April 26, 2012
Parshat Tazria-Metzora: Human development in two worlds
Due to their not (yet) having been translated by the Jewish publishing houses, much of the midrashic library is a treasure-trove of untouched gemstone mines. It is particularly fertile ground for rabbis to utilize in homiletical discourses, because not all midrash is meant to be understood literally. Frankly, much of midrash can not be understood literally – an essential point to bear in mind before exploring any midrashic passage.
It is fascinating to read through certain midrashim – and without the crutch of a translation, because it leaves the midrash open to interpretation, as well as the derivation of either important lessons, important messages, or both.

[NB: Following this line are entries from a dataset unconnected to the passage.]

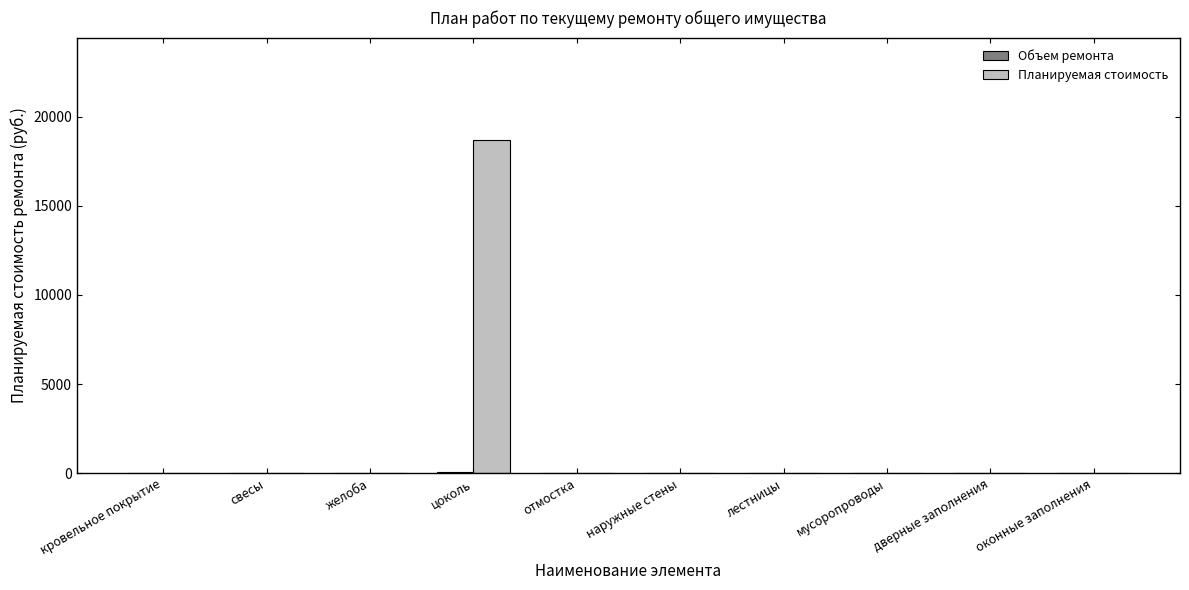

At which category is the sum across all series the highest?

цоколь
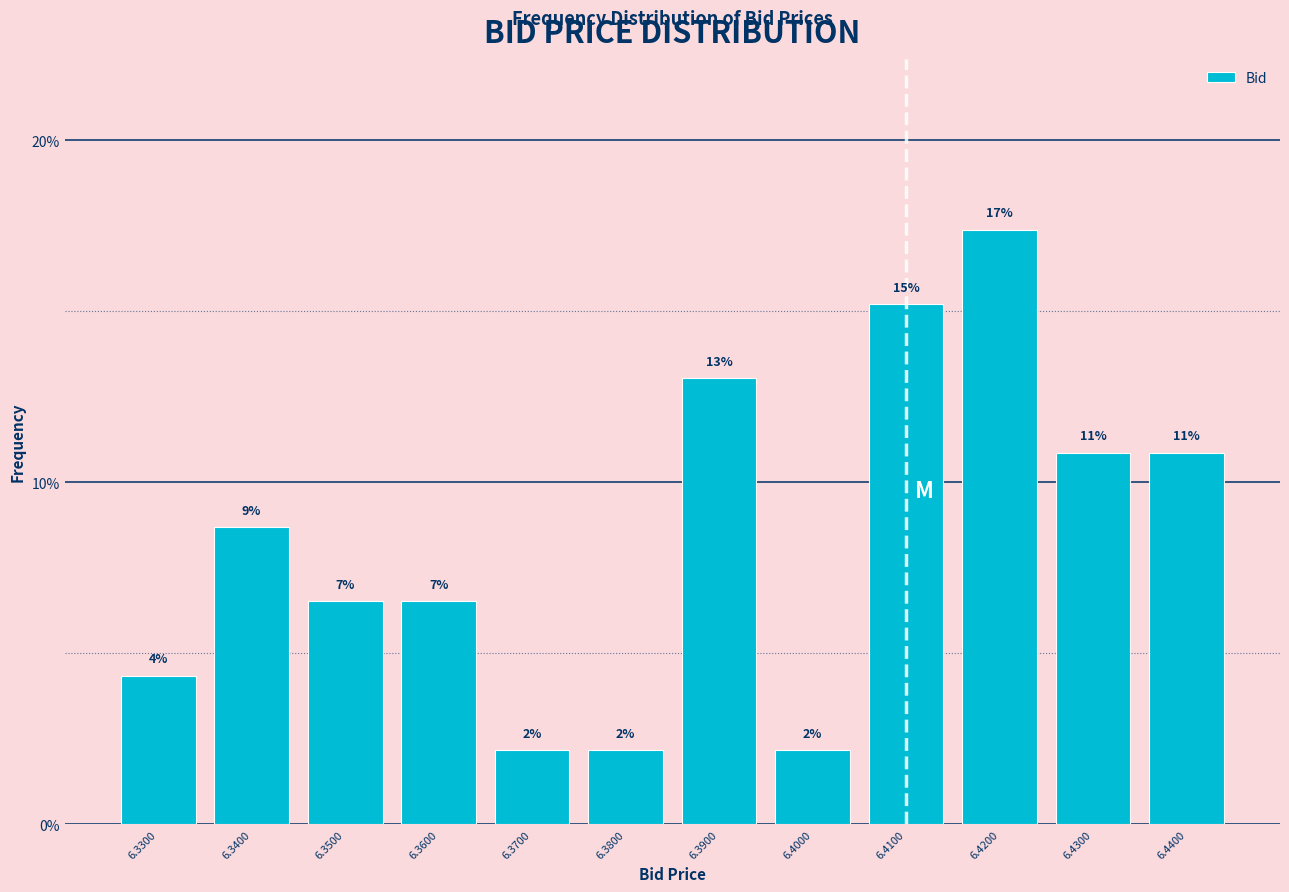

How many bars are there in total?

12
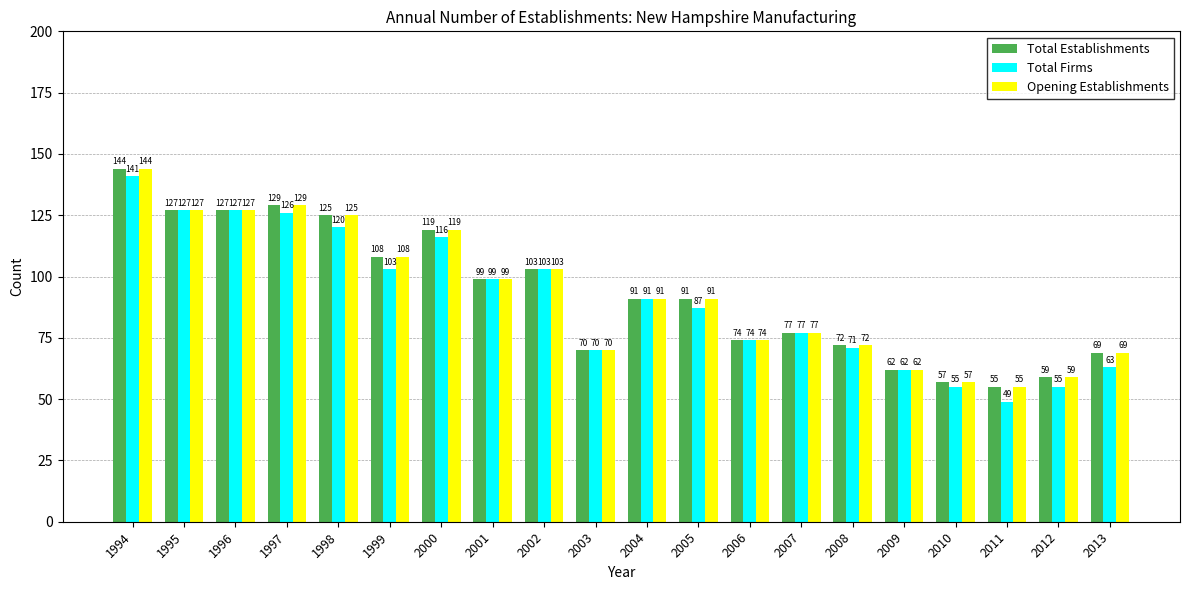

Are the bars horizontal?

No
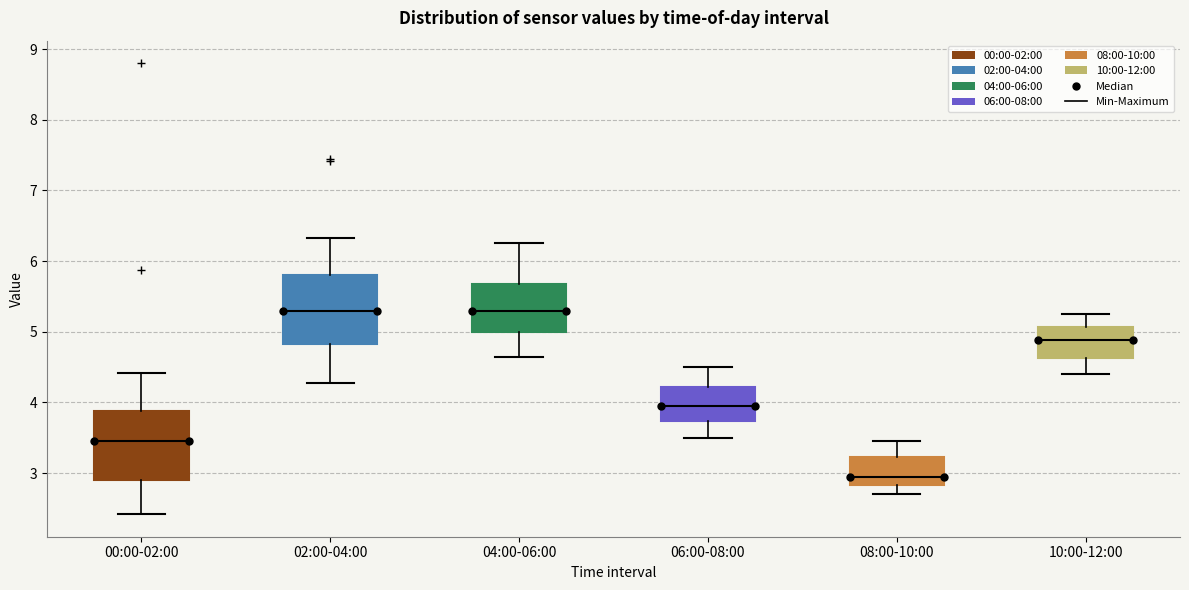

Reading left to right, transcribe this box plot: for each box, give where its median line is, the range the box spans, and where its two whiskers end, as read against the y-axis. The values are not printed on the chart, so give them approximately, as read against the axis.

00:00-02:00: median 3.5, box 2.9 to 3.9, whiskers 2.4 to 4.4
02:00-04:00: median 5.3, box 4.8 to 5.8, whiskers 4.3 to 6.3
04:00-06:00: median 5.3, box 5.0 to 5.7, whiskers 4.7 to 6.3
06:00-08:00: median 4.0, box 3.7 to 4.2, whiskers 3.5 to 4.5
08:00-10:00: median 3.0, box 2.8 to 3.2, whiskers 2.7 to 3.5
10:00-12:00: median 4.9, box 4.6 to 5.1, whiskers 4.4 to 5.3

Parshat Tazria opens with the laws and practices surrounding giving birth and the aftermath of a boy’s or a girl's arrival, vis-à-vis the baby's mother's responsibilities. The Yalkut Shimoni on Tazria 547 recounts a debate between Beit Shammai and Beit Hillel in which they differ over how the fetus develops versus how a parallel development takes place in the World to Come.
Beit Shammai says "In this world, the flesh and skin develops first, followed by the sinews and bones. In the World to Come, the sinews and bones develop first, and the completion is the development of skin and flesh." He proves this analysis from Yechezkel's depiction of the Dry Bones coming to life (37:8).
On the other hand, Beit Hillel thinks the two developments pan out in the same ways. "In this world the skin and flesh develops first, and [the body] is completed with the sinews and bones. In the future as well, development will begin with skin and flesh and will be completed with the sinews and bones." He proves his analysis from a comment made by Iyov in Iyov 10:9-11.
What are they talking about?
Unlike questions of a "halakhic" nature, I don't believe the conclusion to this difference of opinion is particularly important. But the debate does give us pause to consider how people develop – not only physically, but also spiritually.